I know it's not a kitchen knife but I thought I would post it anyway
The handle is Elm Burl/Burr with black liners and brass pins, everything was made from scratch over 2 evenings during a fishing trip, including the pins. The blade is O1 steel and was bought pre-finished.
Pretty happy with it, but I did it a couple of years ago when I had less patience, I think I should not have been in such a rush to get it done during the trip as it would have ended up better.


----------



## WarrenB (Mar 5, 2014)




----------



## WarrenB (Mar 5, 2014)




----------



## RavenMad (Mar 5, 2014)

You did this as your first handle _on a fishing trip_?! Mate, that's great!  Let's see a kitchen knife, though, ok? :lol2:


----------



## WarrenB (Mar 5, 2014)

RavenMad said:


> You did this as your first handle _on a fishing trip_?! Mate, that's great!  Let's see a kitchen knife, though, ok? :lol2:



Need to go and get a cheap cooks knife first, will definitely do a handle on one and take pics as I go.

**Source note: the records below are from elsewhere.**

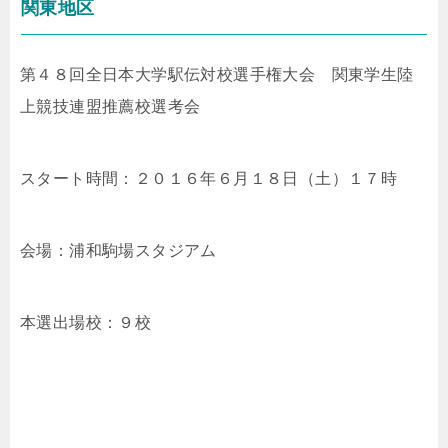
関東地区
第４８回全日本大学駅伝対校選手権大会 関東学生陸
上競技連盟推薦校選考会
スタート時間：２０１６年６月１８日（土）１７時
会場：浦和駒場スタジアム
本選出場校：９校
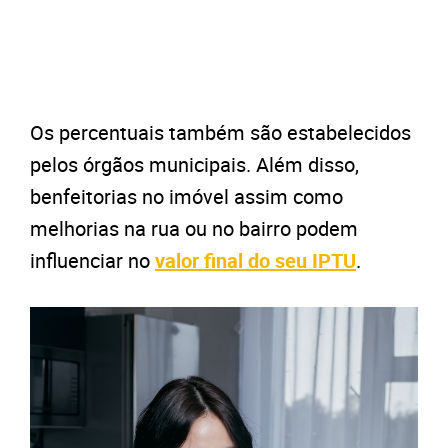
Os percentuais também são estabelecidos
pelos órgãos municipais. Além disso,
benfeitorias no imóvel assim como
melhorias na rua ou no bairro podem
influenciar no
valor final do seu IPTU
.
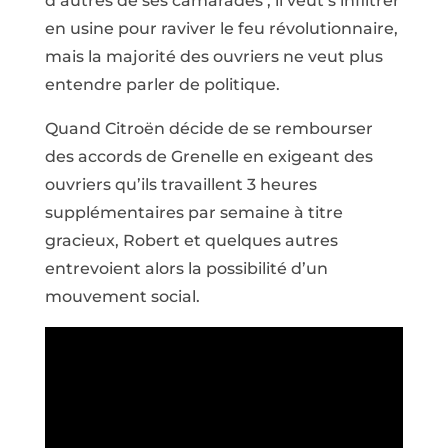
d’autres de ses camarades , il veut s’infiltrer
en usine pour raviver le feu révolutionnaire,
mais la majorité des ouvriers ne veut plus
entendre parler de politique.
Quand Citroën décide de se rembourser
des accords de Grenelle en exigeant des
ouvriers qu’ils travaillent 3 heures
supplémentaires par semaine à titre
gracieux, Robert et quelques autres
entrevoient alors la possibilité d’un
mouvement social.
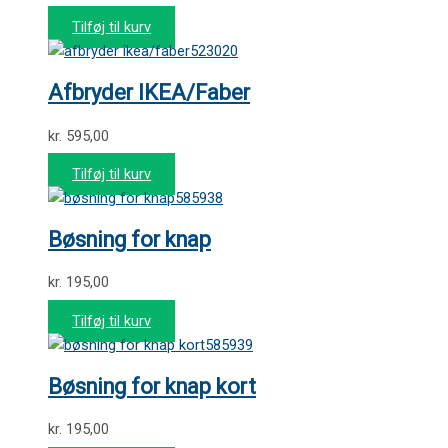
Tilføj til kurv
523020
Afbryder IKEA/Faber
kr.
595,00
Tilføj til kurv
585938
Bøsning for knap
kr.
195,00
Tilføj til kurv
585939
Bøsning for knap kort
kr.
195,00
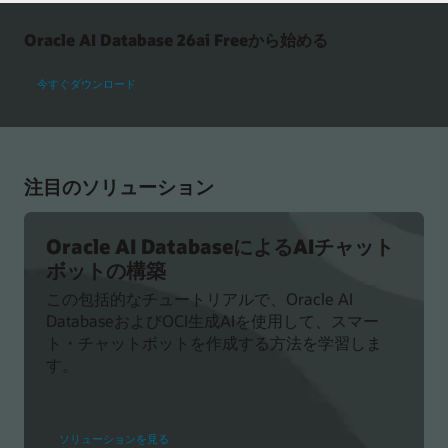
構
築
Oracle AI Database 26ai Freeから始める
さ
れ
今すぐダウンロード
た
注目のソリューション
Oracle AI DatabaseによるAIチャット
ボットの構築
この包括的なチュートリアルで、Oracle AI
DatabaseおよびOCI生成AIを使用して、スマー
ト・チャットボットを作成する方法を学習しま
す。
Oracle
ソリューションを見る
AI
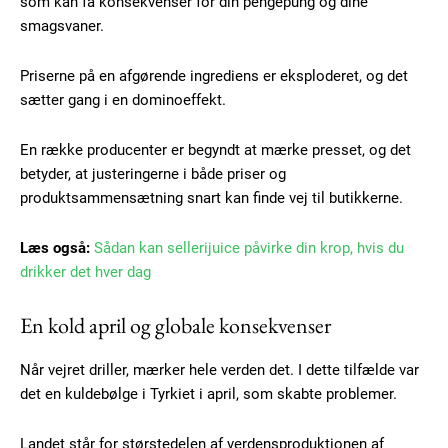
som kan få konsekvenser for din pengepung og dine
smagsvaner.
Priserne på en afgørende ingrediens er eksploderet, og det
sætter gang i en dominoeffekt.
En række producenter er begyndt at mærke presset, og det
betyder, at justeringerne i både priser og
produktsammensætning snart kan finde vej til butikkerne.
Læs også:
Sådan kan sellerijuice påvirke din krop, hvis du
drikker det hver dag
En kold april og globale konsekvenser
Når vejret driller, mærker hele verden det. I dette tilfælde var
det en kuldebølge i Tyrkiet i april, som skabte problemer.
Landet står for størstedelen af verdensproduktionen af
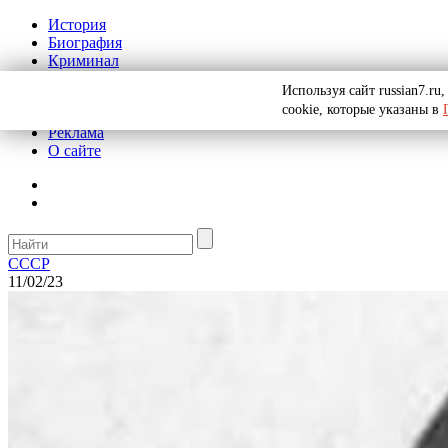
История
Биография
Криминал
СССР
Используя сайт russian7.r
Тайны
cookie, которые указаны в
Рекомендации
Реклама
О сайте
СССР
11/02/23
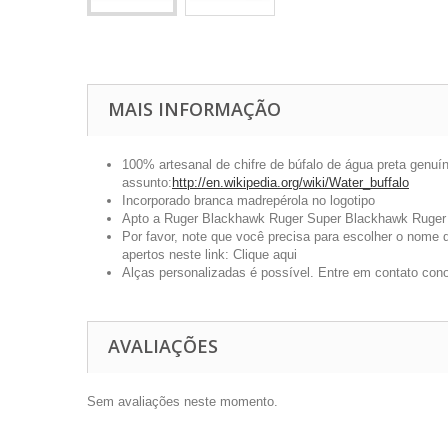
MAIS INFORMAÇÃO
100% artesanal de chifre de búfalo de água preta genuí
assunto:
http://en.wikipedia.org/wiki/Water_buffalo
Incorporado branca madrepérola no logotipo
Apto a Ruger Blackhawk Ruger Super Blackhawk Ruger 
Por favor, note que você precisa para escolher o nome 
apertos neste link:
Clique aqui
Alças personalizadas é possível. Entre em contato conos
AVALIAÇÕES
Sem avaliações neste momento.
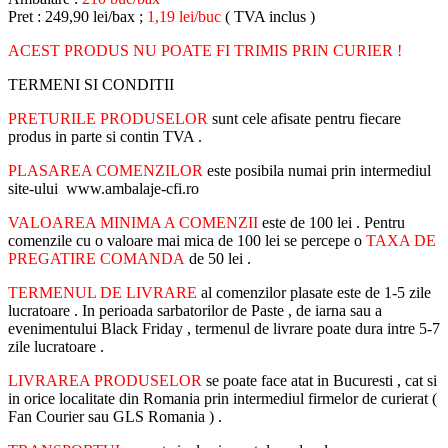
Pret : 249,90 lei/bax ;
1,19 lei/buc
( TVA inclus )
ACEST PRODUS NU POATE FI TRIMIS PRIN CURIER !
TERMENI SI CONDITII
PRETURILE PRODUSELOR
sunt cele afisate pentru fiecare
produs in parte si contin TVA .
PLASAREA COMENZILOR
este posibila numai prin intermediul
site-ului www.ambalaje-cfi.ro
VALOAREA MINIMA A COMENZII
este de 100 lei . Pentru
comenzile cu o valoare mai mica de 100 lei se percepe o
TAXA DE
PREGATIRE COMANDA
de 50 lei .
TERMENUL DE LIVRARE
al comenzilor plasate este de 1-5 zile
lucratoare . In perioada sarbatorilor de Paste , de iarna sau a
evenimentului Black Friday , termenul de livrare poate dura intre 5-7
zile lucratoare .
LIVRAREA PRODUSELOR
se poate face atat in Bucuresti , cat si
in orice localitate din Romania prin intermediul firmelor de curierat (
Fan Courier sau GLS Romania ) .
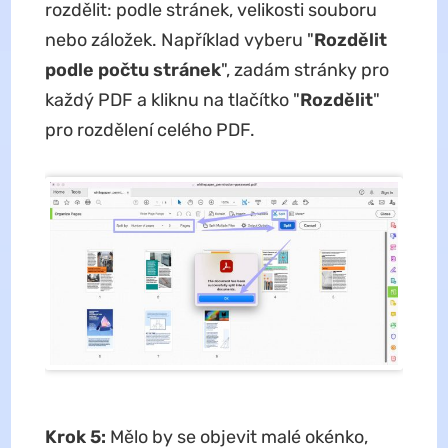
rozdělit: podle stránek, velikosti souboru
nebo záložek. Například vyberu "
Rozdělit
podle počtu stránek
", zadám stránky pro
každý PDF a kliknu na tlačítko "
Rozdělit
"
pro rozdělení celého PDF.
Krok 5:
Mělo by se objevit malé okénko,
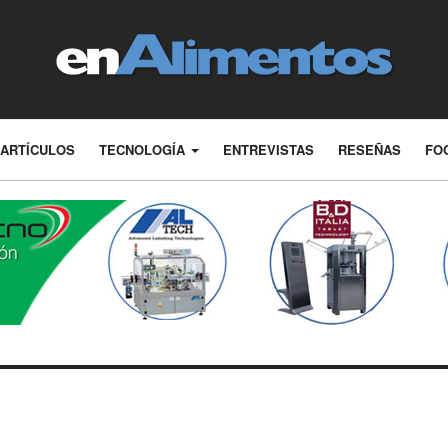
ARTÍCULOS
TECNOLOGÍA
ENTREVISTAS
RESEÑAS
FO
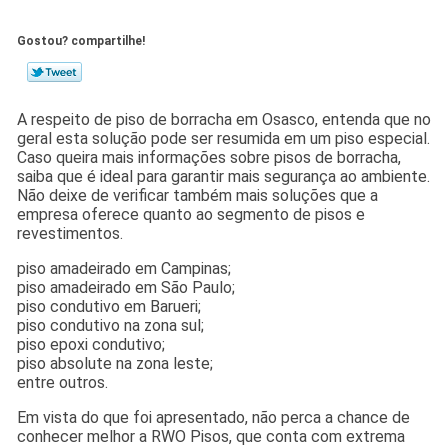
Gostou? compartilhe!
A respeito de piso de borracha em Osasco, entenda que no
geral esta solução pode ser resumida em um piso especial.
Caso queira mais informações sobre pisos de borracha,
saiba que é ideal para garantir mais segurança ao ambiente.
Não deixe de verificar também mais soluções que a
empresa oferece quanto ao segmento de pisos e
revestimentos.
piso amadeirado em Campinas;
piso amadeirado em São Paulo;
piso condutivo em Barueri;
piso condutivo na zona sul;
piso epoxi condutivo;
piso absolute na zona leste;
entre outros.
Em vista do que foi apresentado, não perca a chance de
conhecer melhor a RWO Pisos, que conta com extrema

Doing mine in the evenings on a fishing trip was a challenge, working by head torch and lantern most of the time, lucky I still have all my fingers:biggrin: made the pins there as well and that is why they are pretty basic, hard to see where black epoxy is going in the dark:laugh: Really enjoyed it though and now need to try a kitchen knife after seeing your one:doublethumbsup:


----------



## RavenMad (Mar 5, 2014)

Ok, so on a fishing trip (that means drunk most of the time), in the evenings working by head lamp and lantern and no missing fingers? I am truly impressed!


----------